I'll let you know if this works (or doesn't). Makes sense that is
should.

This worked. At least it got me ahead a step. Some notes: quoting the
Requirements string for the job output didn't work. But just passing an
unquoted True worked. So:

        Requirements = True

Now I'm getting:

        3/13 18:09:03 vm2: Slot requirements not satisfied.
        3/13 18:09:03 DaemonCore: return from reaper for pid 9246

Which makes sense. Kind of.

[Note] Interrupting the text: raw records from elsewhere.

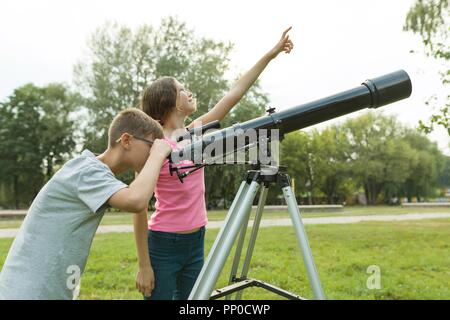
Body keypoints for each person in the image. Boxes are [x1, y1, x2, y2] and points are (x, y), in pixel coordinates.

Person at [135, 27, 294, 300]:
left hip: (196, 240)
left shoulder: (197, 131)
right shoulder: (151, 147)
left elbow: (234, 93)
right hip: (163, 243)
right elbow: (138, 208)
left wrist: (271, 54)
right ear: (169, 102)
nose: (189, 91)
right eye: (182, 89)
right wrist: (143, 265)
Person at [0, 108, 172, 300]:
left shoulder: (93, 171)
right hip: (31, 292)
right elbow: (136, 200)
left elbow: (135, 194)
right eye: (151, 145)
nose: (155, 151)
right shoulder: (86, 171)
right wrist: (158, 154)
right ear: (126, 140)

I have START = True on the machine and was
expecting that to be the end of it.

A little poking around and it turns out there's a default Requirements
string that I've ignored for so long now because we only run vanilla
universe jobs:

        Requirements = (START) && (IsValidCheckpointPlatform)
        IsValidCheckpointPlatform = ( \
                ( \
                        (TARGET.JobUniverse == 1) == FALSE
                ) || ( \
                        (MY.CheckpointPlatform =!= UNDEFINED) && \
                        (TARGET.LastCheckpointPlatform =?=
MY.CheckpointPlatform)\
                        || (TARGET.NumCkpts == 0) \
                        ) \
                )\
        )

So it looks like my job needs at least a JobUniverse setting that's not
equal to 1. Another something to add to the docs.

- Ian

I just had success with this on a Red Hat and Fedora system...

JobUniverse = 5
Cmd = "/bin/date"
Out = "job.out"
Err = "job.err"
Iwd = "/tmp"
Owner = "nobody"
Requirements = TRUE

...the Owner may even be superfluous. However, on Windows, you might need the Owner, a User (typically Owner@UID_DOMAIN), and maybe an NTDomain - all strings.

The reason you can't quote the Requirements is because it's an expression. A classad string attribute is always quoted and expressions are not, e.g. Cmd vs Requirements.